# [Work instruction]
Set down, character for character, everything in the records below from the line holding "Christians and Catholics, with" down to the line holding "past or present.", and no other line.
* * * * * * *
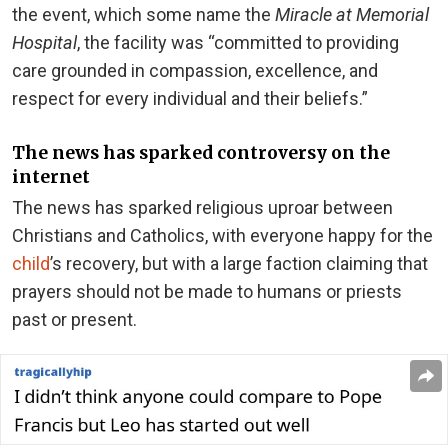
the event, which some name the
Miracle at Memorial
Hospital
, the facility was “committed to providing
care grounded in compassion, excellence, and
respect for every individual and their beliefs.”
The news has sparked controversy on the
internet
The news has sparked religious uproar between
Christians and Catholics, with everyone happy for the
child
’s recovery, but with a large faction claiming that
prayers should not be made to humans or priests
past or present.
* * * * * * *
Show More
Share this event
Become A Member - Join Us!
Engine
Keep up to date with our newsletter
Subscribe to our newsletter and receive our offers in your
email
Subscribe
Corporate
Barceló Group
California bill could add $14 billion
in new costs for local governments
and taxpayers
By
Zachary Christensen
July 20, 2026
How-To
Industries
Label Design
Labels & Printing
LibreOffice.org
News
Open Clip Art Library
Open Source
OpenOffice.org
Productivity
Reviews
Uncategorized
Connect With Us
* * * * * * *
# [Completed exercise]
Christians and Catholics, with everyone happy for the
child
’s recovery, but with a large faction claiming that
prayers should not be made to humans or priests
past or present.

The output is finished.